[[ Data, beginning ]]

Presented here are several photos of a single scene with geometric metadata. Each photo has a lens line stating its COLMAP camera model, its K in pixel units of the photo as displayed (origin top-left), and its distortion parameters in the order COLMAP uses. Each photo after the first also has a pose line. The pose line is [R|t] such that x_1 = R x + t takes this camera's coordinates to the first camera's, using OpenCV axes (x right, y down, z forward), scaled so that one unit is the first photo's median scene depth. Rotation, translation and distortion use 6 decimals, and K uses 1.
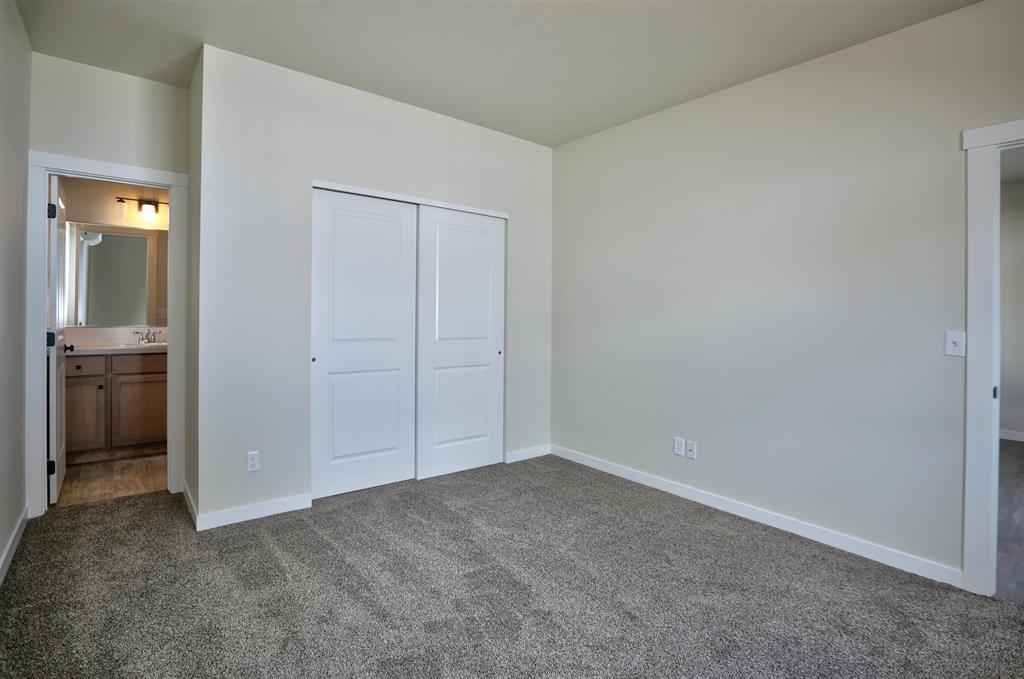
lens RADIAL K [[490.3, 0, 496.7], [0, 490.3, 309.5], [0, 0, 1]] dist [-0.065318, 0.017581]
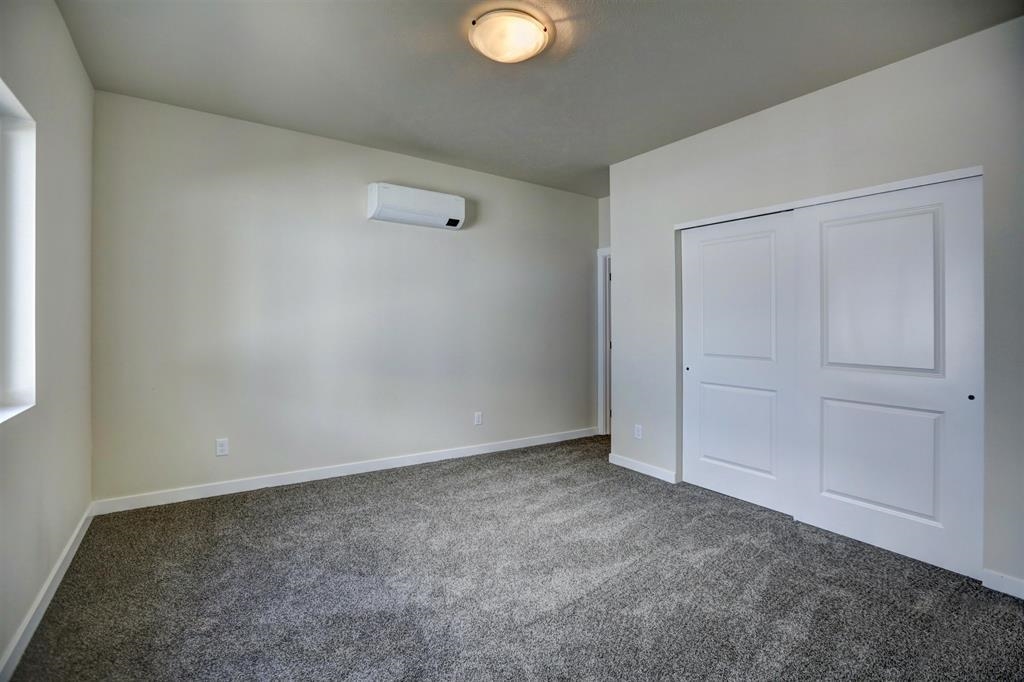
lens RADIAL K [[478.2, 0, 514.7], [0, 478.2, 333.8], [0, 0, 1]] dist [-0.042705, 0.017760]
pose [[-0.073830, 0.001704, -0.997269, 0.830335], [-0.002261, 0.999996, 0.001876, 0.012819], [0.997268, 0.002393, -0.073826, 0.627795]]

[[ Data, end ]]

* Task requirements
Return the whole of the material above exactly, with no picture carried over.

* Exercise answer
Presented here are several photos of a single scene with geometric metadata. Each photo has a lens line stating its COLMAP camera model, its K in pixel units of the photo as displayed (origin top-left), and its distortion parameters in the order COLMAP uses. Each photo after the first also has a pose line. The pose line is [R|t] such that x_1 = R x + t takes this camera's coordinates to the first camera's, using OpenCV axes (x right, y down, z forward), scaled so that one unit is the first photo's median scene depth. Rotation, translation and distortion use 6 decimals, and K uses 1.
lens RADIAL K [[490.3, 0, 496.7], [0, 490.3, 309.5], [0, 0, 1]] dist [-0.065318, 0.017581]
lens RADIAL K [[478.2, 0, 514.7], [0, 478.2, 333.8], [0, 0, 1]] dist [-0.042705, 0.017760]
pose [[-0.073830, 0.001704, -0.997269, 0.830335], [-0.002261, 0.999996, 0.001876, 0.012819], [0.997268, 0.002393, -0.073826, 0.627795]]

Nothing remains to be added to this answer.